AIM OF THE EXERCISE = Could you edit the entries from the line with "What are all" up to and including the line with "202011 (HKD M), 201912", changing "legend" to "key" and leaving everything else as it is? Return only those lines.

LISTED RECORDS =
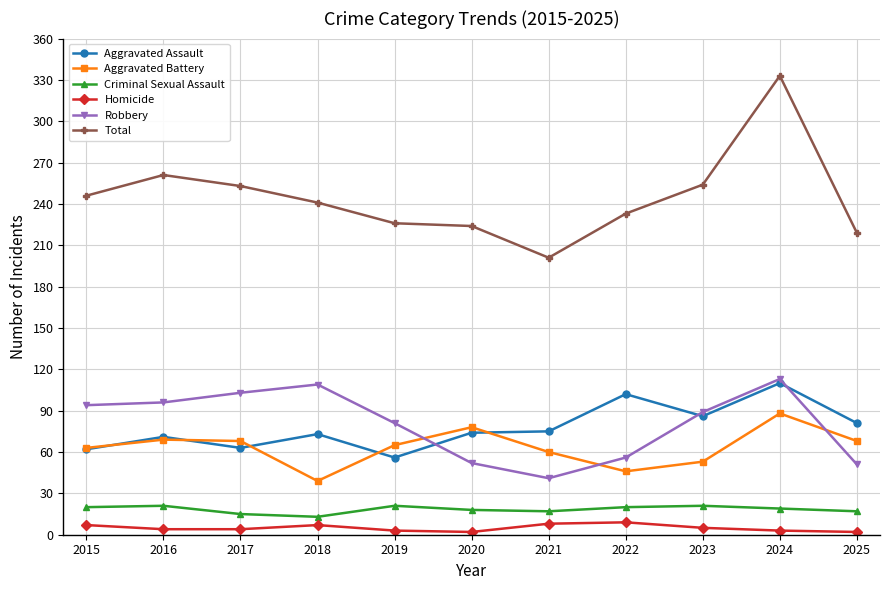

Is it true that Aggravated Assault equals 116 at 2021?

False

==

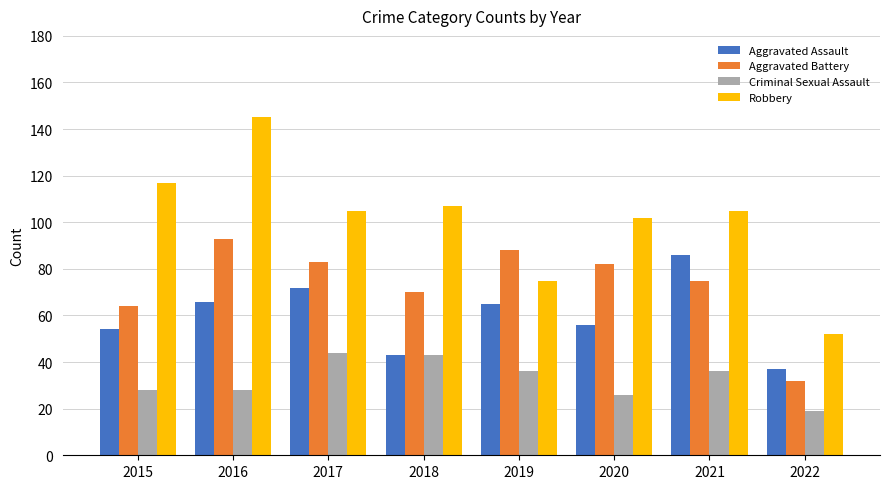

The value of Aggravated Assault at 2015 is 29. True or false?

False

==

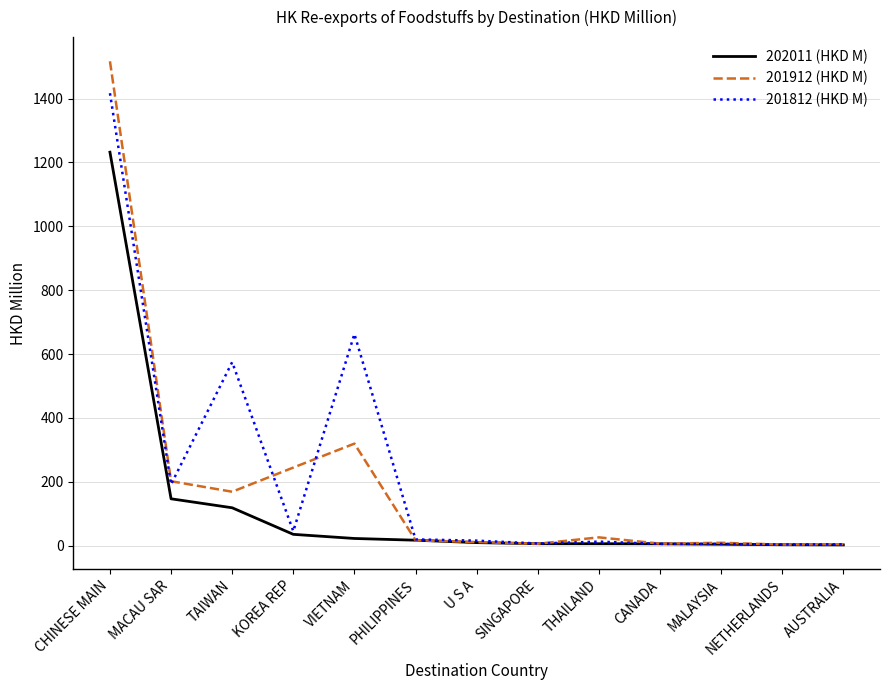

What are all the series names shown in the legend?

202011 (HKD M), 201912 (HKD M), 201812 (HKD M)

YOUR RESPONSE =
What are all the series names shown in the key?

202011 (HKD M), 201912 (HKD M), 201812 (HKD M)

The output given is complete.